■ Your instructions
The response must reproduce exactly every line of the material below holding the word "multi".

- - -

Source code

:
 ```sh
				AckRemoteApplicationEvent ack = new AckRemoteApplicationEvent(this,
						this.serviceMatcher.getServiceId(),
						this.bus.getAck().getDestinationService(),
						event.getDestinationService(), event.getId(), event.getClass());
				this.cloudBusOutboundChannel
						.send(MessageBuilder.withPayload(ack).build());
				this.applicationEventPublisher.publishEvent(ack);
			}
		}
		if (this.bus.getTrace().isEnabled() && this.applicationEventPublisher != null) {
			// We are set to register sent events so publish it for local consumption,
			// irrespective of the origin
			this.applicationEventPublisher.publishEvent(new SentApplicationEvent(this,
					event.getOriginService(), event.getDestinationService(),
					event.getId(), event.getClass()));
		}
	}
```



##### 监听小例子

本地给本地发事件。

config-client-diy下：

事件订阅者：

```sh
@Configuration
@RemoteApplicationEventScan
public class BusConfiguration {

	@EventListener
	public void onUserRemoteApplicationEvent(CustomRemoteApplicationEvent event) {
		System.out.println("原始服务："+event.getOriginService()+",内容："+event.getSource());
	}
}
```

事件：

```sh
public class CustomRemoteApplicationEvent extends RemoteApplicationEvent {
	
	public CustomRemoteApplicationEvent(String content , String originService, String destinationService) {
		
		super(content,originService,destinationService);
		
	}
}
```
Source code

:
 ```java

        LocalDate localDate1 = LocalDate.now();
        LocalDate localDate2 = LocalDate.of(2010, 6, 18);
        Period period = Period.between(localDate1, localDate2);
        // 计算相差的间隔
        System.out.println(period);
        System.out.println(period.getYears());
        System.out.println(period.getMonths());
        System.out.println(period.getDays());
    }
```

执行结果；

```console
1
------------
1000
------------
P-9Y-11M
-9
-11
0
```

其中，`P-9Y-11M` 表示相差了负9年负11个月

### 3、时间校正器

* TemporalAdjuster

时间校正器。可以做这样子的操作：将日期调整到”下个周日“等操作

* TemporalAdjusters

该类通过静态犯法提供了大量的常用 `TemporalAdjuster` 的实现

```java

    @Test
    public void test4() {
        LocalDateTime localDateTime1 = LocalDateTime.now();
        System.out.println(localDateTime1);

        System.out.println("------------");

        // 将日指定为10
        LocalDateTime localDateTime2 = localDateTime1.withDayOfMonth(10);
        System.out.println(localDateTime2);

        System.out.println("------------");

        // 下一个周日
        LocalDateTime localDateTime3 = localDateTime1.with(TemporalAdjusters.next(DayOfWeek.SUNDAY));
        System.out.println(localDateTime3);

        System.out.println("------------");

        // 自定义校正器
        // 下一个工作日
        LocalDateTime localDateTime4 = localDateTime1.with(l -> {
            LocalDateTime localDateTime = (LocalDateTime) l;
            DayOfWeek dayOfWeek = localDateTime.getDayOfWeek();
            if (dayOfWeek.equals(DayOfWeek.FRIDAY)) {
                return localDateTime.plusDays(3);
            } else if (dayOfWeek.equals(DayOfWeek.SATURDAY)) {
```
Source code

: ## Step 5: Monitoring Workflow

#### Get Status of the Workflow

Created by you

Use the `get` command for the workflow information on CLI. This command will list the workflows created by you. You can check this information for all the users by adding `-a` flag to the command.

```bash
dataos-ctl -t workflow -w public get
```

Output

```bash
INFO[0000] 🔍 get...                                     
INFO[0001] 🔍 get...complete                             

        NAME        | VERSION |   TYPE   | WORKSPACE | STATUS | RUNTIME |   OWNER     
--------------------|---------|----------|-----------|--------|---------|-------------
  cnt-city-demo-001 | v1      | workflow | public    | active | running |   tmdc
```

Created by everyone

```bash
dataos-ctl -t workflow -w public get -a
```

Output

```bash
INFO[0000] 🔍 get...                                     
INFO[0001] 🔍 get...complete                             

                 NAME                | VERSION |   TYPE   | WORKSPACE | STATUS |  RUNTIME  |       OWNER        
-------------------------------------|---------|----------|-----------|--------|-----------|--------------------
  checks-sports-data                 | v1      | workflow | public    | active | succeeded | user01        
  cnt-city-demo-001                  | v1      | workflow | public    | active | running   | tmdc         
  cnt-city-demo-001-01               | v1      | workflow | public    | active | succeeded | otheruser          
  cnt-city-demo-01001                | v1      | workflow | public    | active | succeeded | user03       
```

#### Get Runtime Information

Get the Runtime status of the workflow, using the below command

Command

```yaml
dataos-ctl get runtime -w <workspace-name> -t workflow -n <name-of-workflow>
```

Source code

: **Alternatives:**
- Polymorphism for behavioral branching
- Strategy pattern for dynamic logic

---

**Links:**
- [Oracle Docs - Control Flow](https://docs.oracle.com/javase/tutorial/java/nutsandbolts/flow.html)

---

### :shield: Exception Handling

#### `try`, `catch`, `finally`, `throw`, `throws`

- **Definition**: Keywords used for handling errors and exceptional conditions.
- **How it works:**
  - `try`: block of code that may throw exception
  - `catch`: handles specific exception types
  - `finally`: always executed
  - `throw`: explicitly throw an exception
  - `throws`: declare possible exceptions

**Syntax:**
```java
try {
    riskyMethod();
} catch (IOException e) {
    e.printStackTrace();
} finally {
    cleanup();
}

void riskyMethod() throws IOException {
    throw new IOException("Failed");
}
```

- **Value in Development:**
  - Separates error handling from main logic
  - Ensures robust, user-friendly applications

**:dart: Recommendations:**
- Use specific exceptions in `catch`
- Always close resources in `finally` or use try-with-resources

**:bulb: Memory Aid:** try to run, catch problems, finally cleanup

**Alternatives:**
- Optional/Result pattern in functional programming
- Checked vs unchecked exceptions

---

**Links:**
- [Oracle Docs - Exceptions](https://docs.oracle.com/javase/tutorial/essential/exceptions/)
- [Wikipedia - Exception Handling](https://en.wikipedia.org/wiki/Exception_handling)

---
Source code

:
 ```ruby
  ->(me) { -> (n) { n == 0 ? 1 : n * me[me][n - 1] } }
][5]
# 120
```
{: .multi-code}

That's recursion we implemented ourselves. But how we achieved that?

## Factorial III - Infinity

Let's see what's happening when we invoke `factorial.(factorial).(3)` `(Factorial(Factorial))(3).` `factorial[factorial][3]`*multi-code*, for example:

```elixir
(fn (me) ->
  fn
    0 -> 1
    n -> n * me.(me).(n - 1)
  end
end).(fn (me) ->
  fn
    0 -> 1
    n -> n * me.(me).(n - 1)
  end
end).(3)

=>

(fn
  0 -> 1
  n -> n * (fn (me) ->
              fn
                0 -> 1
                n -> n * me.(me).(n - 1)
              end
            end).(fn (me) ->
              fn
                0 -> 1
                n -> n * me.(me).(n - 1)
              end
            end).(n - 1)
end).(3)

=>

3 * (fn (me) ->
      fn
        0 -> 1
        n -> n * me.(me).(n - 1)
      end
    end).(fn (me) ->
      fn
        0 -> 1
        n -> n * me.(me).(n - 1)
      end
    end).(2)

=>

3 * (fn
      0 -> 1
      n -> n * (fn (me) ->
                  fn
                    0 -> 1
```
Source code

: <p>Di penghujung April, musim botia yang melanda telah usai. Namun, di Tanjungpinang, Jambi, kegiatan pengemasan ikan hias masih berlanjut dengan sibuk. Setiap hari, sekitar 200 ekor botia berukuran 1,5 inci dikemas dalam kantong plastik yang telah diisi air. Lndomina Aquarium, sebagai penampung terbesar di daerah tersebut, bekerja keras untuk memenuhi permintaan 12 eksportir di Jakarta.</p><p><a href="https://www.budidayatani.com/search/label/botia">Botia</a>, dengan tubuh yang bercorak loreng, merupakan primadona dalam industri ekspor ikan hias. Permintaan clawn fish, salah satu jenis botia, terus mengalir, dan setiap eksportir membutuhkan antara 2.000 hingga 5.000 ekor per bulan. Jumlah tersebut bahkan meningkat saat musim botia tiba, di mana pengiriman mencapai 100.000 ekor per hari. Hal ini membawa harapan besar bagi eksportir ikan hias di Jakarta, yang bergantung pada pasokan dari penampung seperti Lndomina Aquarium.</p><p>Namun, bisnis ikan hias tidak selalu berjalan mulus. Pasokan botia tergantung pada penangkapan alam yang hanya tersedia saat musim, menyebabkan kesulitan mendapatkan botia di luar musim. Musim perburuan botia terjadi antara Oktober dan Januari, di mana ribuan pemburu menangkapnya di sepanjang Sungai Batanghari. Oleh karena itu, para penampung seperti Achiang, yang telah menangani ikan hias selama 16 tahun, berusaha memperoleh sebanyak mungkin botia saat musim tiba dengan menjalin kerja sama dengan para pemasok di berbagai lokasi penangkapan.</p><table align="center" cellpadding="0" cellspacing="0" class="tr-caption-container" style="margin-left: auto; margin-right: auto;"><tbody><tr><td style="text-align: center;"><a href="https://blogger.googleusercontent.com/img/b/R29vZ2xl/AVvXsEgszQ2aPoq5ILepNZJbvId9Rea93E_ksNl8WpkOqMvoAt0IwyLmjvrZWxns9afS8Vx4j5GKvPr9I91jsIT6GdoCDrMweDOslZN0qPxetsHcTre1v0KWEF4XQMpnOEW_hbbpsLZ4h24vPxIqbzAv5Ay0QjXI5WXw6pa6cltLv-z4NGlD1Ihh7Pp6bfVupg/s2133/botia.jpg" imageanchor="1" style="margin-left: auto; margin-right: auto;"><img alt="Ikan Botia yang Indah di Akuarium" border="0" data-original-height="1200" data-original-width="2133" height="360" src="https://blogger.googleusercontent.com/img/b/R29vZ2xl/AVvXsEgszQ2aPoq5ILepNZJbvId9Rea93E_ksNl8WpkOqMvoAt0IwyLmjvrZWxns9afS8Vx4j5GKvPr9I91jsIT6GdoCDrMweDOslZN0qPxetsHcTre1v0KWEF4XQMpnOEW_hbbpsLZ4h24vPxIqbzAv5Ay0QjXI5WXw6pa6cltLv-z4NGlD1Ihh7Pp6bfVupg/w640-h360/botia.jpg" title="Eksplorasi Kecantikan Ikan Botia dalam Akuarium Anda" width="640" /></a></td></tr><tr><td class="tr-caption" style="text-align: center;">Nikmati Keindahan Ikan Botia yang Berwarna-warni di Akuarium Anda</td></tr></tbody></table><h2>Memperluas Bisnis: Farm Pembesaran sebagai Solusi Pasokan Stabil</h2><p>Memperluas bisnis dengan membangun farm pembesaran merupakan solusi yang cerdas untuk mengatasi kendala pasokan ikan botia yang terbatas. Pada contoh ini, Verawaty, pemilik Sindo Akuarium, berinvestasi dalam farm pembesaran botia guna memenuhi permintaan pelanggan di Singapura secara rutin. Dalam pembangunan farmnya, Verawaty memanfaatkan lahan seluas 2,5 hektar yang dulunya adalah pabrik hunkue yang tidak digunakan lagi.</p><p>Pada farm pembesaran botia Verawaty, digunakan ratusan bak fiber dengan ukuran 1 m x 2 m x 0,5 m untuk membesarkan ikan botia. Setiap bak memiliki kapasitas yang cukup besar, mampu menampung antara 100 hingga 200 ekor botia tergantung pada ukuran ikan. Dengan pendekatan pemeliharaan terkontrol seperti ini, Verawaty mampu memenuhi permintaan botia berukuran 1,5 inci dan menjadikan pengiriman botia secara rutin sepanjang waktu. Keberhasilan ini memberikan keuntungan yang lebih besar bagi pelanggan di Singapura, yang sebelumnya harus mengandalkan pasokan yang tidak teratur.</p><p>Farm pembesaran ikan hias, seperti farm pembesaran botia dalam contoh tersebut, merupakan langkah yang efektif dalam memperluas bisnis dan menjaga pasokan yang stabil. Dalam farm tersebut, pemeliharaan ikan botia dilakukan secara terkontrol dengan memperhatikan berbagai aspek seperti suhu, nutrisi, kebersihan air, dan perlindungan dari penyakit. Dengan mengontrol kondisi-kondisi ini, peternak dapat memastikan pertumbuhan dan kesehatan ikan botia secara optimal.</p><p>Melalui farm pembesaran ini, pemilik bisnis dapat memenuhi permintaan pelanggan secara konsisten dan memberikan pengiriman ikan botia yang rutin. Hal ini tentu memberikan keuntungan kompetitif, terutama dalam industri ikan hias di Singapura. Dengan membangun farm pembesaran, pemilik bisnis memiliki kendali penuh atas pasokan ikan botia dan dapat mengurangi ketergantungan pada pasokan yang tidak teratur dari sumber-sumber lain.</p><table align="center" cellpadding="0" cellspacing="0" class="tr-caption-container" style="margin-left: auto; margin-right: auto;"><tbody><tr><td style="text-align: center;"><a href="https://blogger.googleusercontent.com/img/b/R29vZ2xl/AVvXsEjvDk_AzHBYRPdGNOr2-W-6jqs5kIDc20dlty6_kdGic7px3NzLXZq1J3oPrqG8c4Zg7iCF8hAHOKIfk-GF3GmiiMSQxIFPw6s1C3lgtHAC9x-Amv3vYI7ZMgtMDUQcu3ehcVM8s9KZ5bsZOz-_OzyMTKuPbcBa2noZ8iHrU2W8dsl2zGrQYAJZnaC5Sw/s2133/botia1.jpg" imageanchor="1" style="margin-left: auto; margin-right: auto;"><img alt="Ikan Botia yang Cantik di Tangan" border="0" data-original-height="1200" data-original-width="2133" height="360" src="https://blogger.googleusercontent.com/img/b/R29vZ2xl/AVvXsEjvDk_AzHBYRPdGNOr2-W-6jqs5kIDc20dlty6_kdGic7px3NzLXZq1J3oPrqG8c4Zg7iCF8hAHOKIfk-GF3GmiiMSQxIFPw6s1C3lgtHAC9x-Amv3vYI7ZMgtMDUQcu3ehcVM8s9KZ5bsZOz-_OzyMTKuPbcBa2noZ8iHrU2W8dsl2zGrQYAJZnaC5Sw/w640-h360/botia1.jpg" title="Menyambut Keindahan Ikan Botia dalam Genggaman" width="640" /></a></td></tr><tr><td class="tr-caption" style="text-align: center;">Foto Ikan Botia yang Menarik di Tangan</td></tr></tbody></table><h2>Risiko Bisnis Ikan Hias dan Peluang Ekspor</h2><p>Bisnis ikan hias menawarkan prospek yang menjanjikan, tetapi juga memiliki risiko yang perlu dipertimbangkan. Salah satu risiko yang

- - -

■ Task solution
{: .multi-code}
Let's see what's happening when we invoke `factorial.(factorial).(3)` `(Factorial(Factorial))(3).` `factorial[factorial][3]`*multi-code*, for example:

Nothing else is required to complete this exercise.